Two RCTs compared bilateral lateral rectus recession versus unilateral lateral rectus recession with medial rectus resection, but only one RCT (n = 197) reported on the primary outcomes of this review. Bilateral lateral rectus recession likely results in little difference in motor alignment at near (MD 1.00, 95% CI −2.69 to 4.69) and distance (MD 2.00, 95% CI −1.22 to 5.22) fixation as measured in pupillary distance using PACT (moderate-certainty evidence). Bilateral lateral rectus recession may result in little to no difference in stereoacuity at near fixation (risk ratio (RR) 0.77, 95% CI 0.35 to 1.71), adverse events (RR 7.36, 95% CI 0.39 to 140.65), or quality of life measures (low-certainty evidence).
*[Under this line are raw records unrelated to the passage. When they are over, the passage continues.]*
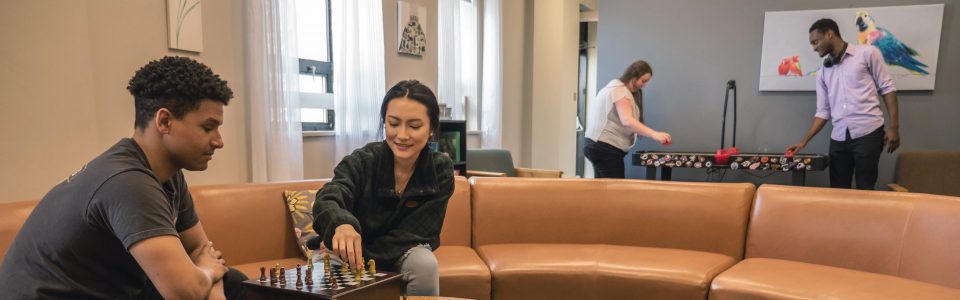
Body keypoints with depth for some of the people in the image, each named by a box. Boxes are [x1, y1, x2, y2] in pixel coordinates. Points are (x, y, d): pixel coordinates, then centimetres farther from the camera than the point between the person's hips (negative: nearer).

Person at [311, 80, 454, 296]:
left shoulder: (441, 170, -14)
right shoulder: (362, 161, -17)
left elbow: (414, 232, -16)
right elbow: (327, 199, -35)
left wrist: (360, 257, -24)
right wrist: (340, 223, -59)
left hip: (404, 255, 0)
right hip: (358, 257, 0)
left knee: (425, 264, -32)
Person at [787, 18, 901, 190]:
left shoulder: (868, 53, 2)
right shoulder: (823, 72, 15)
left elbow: (887, 88, 0)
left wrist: (893, 126, -7)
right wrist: (804, 142, 7)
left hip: (868, 133, -4)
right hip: (838, 138, 5)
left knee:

We conducted a meta-analysis of two RCTs comparing patching (n = 249) with active observation (n = 252), but were unable to conduct further meta-analyses due to the clinical and methodological heterogeneity in the remaining trials. We found evidence that patching was clinically more effective than active observation in improving motor alignment at near (mean difference (MD) −2.23, 95% confidence interval (CI) −4.02 to −0.44) and distance (MD −2.00, 95% CI −3.40 to −0.61) fixation as measured by prism and alternate cover test (PACT) at six months (high-certainty evidence). The evidence suggests that patching results in little to no difference in stereoacuity at near fixation (MD 0.00, 95% CI −0.07 to 0.07) (low-certainty evidence). Stereoacuity at distance, motor fusion test, and quality of life measures were not reported. Adverse events were also not reported, but study authors explained that they were not anticipated due to the non-surgical nature of patching.
One RCT (n = 38) compared prism adaptation test with eye muscle surgery versus eye muscle surgery alone. No review outcomes were reported.
One RCT (n = 60) compared lateral rectus recession and medial rectus plication versus lateral rectus recession and medial rectus resection. Lateral rectus recession and medial rectus plication may not improve motor alignment at distance (MD 0.66, 95% CI −1.06 to 2.38) (low-certainty evidence). The evidence for the effect of lateral rectus recession and medial rectus plication on motor fusion test performance is very uncertain (RR 0.92, 95% CI 0.48 to 1.74) (very low-certainty evidence).